§ **Exercise directions**: Collect each line of the records below that contains the word "chart", and list those lines in the order in which they appear.

*** Material provided Section Begins ***

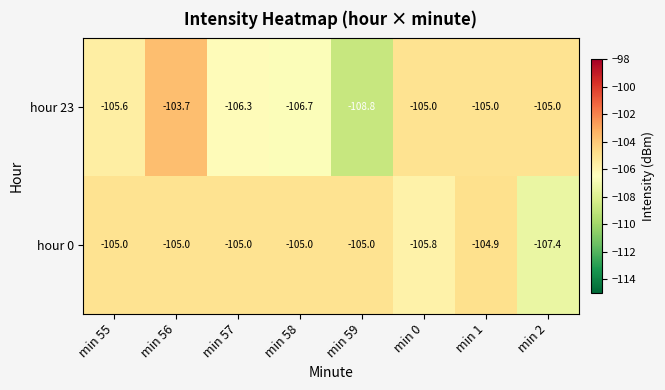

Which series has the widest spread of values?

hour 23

*** Material provided Section Ends ***
*** Material provided Section Begins ***

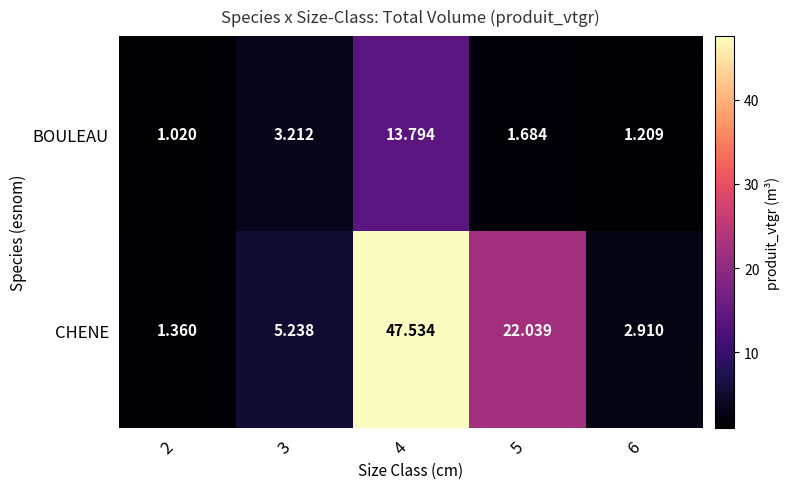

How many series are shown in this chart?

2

*** Material provided Section Ends ***
*** Material provided Section Begins ***

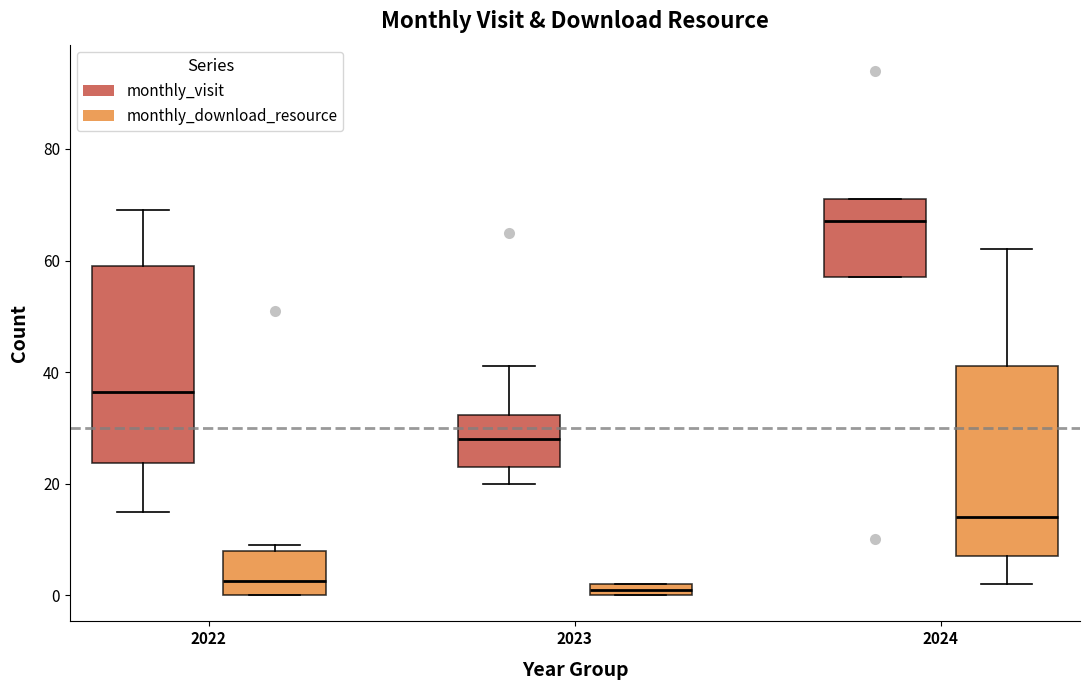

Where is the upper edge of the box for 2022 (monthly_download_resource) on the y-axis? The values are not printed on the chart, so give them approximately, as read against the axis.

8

*** Material provided Section Ends ***

§ **Solution to this task**:
How many series are shown in this chart?
Where is the upper edge of the box for 2022 (monthly_download_resource) on the y-axis? The values are not printed on the chart, so give them approximately, as read against the axis.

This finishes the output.